**Zu erledigen:**
- a) Zitiere aus dem Forumsthread zu harten Fehlern unter Windows 10 wörtlich den Abschnitt von „- 500 GB SSD“ bis „Riegel getrennt voneinander)“.
- b) Setze den Forumsthread zu harten Fehlern unter Windows 10 nach seinem letzten Satz fort.

**Quellauszug:**
______

# Windows 10 Resourcenmonitor: Viele harte Fehler



## Neawoulf (15. August 2018)

Hallo zusammen,

seit einer Weile schon hab ich immer wieder kleine Ruckler, konnte nie die Ursache finden. Ich hab dann mal in den Windows Resourcenmonitor geschaut und bemerkt, dass unter dem Punkt "Arbeitsspeicher" immer wieder harte Fehler auftreten, obwohl noch mehr als die Hälfte vom Speicher frei ist. Gerade hab ich z. B. mal Thunderbird geöffnet und während des Ladenshat der Resourcenmonitor mehr als 700 harte Fehler/s angezeigt. Ich kann mir nicht vorstellen, dass das normal ist.

Paar Infos zu meinem System:

- Windows 10 Home
- Ryzen 1600X (ohne Übertaktung)
- 2x 8 GB G.Skill Ripjaws V CL16 3200 DDR4 Ram
- ASUS B350-Plus Mainboard
- Nvidia GTX 1070 Super Jetstream (ohne Übertaktung bzw. nur die Übertaktung, die ohnehin ab Werk eingestellt ist)
- 500 GB SSD als Systemplatte
- 2 TB HDD als Datenplatte

Dinge, die ich unternommen/ausprobiert habe in den letzten Wochen:

- mehrfach RAM-Tests laufen lassen und keine Fehler gefunden (auch beide Riegel getrennt voneinander)
- sämtliche Festplatten geprüft und keine Fehler gefunden
- Treiber aktualisiert
- Bios aktualisiert
- Verschiedene RAM-Einstellungen im Bios getestet (von Standardwerten bis zu den vom Hersteller angegebenen Maximalwerten)
- in letzter Verzweiflung Windows 10 komplett neu aufgesetzt und alles frisch installiert (vorgestern)


Die Sache ist: Mir gehen jetzt echt die Ideen aus. Ich weiß nicht, ob es ein Hardwaredefekt ist (Tests haben ja nichts ergeben und abgesehen von den Rucklern läuft auch alles sehr stabil), ob es ein Softwareproblem ist (irgendwelche Einstellungen der Auslagerungsdatei? Hab's aktuell vom System verwaltet, automatische Zuteilung zeigt 2944 MB an) oder evtl. irgendeine Bios-Geschichte, die nicht richtig eingestellt ist. Ich will jetzt auch nicht auf Verdacht einfach neuen Speicher kaufen, weil teuer (wie gesagt: Beide Riegel getrennt voneinander getestet und keine Fehler gefunden).

Wenn noch jemand Ideen hat, woran es liegen könnte, was ich noch ausprobieren und testen könnte ... immer her damit!


----------



## _Berge_ (15. August 2018)

Welchen RAM test hast du benutzt? den Windows eigenen?

______

(Gesammelte Daten)
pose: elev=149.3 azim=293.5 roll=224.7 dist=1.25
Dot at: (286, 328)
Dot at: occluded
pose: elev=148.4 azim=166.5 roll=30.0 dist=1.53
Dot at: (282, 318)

______

**Schriftliche Antworten:**
- a)
- 500 GB SSD als Systemplatte
- 2 TB HDD als Datenplatte

Dinge, die ich unternommen/ausprobiert habe in den letzten Wochen:

- mehrfach RAM-Tests laufen lassen und keine Fehler gefunden (auch beide Riegel getrennt voneinander)

- b)
Versuch mal diesen: MemTest86 - Official Site of the x86 Memory Testing Tool

Vom Stick im UEFI Modus booten, jeden Riegel einzeln und auch beide zusammen

Stecken die Riegel in Slot 2 und 4? 

CPU Kühler zu fest?


----------



## TheNewNow (15. August 2018)

Sowohl mein neues Ryzen System, als auch mein altes Intels System hatten immer viele Harte Fehler. Ich weiß nicht warum, alles läuft perfekt. Ich würde den Wert aufjedenfall nicht zuviel Einfluss einräumen. Lieber mal mem Test drüber laufen lassen, dann kann man zumindest den RAM ausschließen.

Ansonsten wäre es noch interessant bei welchen Programmen die Ruckler auftreten. Vielleicht liegts daran.


----------



## Neawoulf (15. August 2018)

_Berge_ schrieb:


> Welchen RAM test hast du benutzt? den Windows eigenen?
> 
> Versuch mal diesen: MemTest86 - Official Site of the x86 Memory Testing Tool
> 
> ...



Ich hab MemTest86 für den Test genutzt. Und ja, ich glaube die Riegel stecken in Slot 2 und 4. Macht es einen Unterschied das zu ändern? Die Slots scheinen ja zu funktionieren, sonst hätte ich ja sicher Fehlermeldungen beim Test bekommen. CPU-Kühler ist definitiv fest drauf, hab auch keine Temperaturprobleme mit CPU oder GPU.



TheNewNow schrieb:


> Sowohl mein neues Ryzen System, als auch mein altes Intels System hatten immer viele Harte Fehler. Ich weiß nicht warum, alles läuft perfekt. Ich würde den Wert aufjedenfall nicht zuviel Einfluss einräumen. Lieber mal mem Test drüber laufen lassen, dann kann man zumindest den RAM ausschließen.
> 
> Ansonsten wäre es noch interessant bei welchen Programmen die Ruckler auftreten. Vielleicht liegts daran.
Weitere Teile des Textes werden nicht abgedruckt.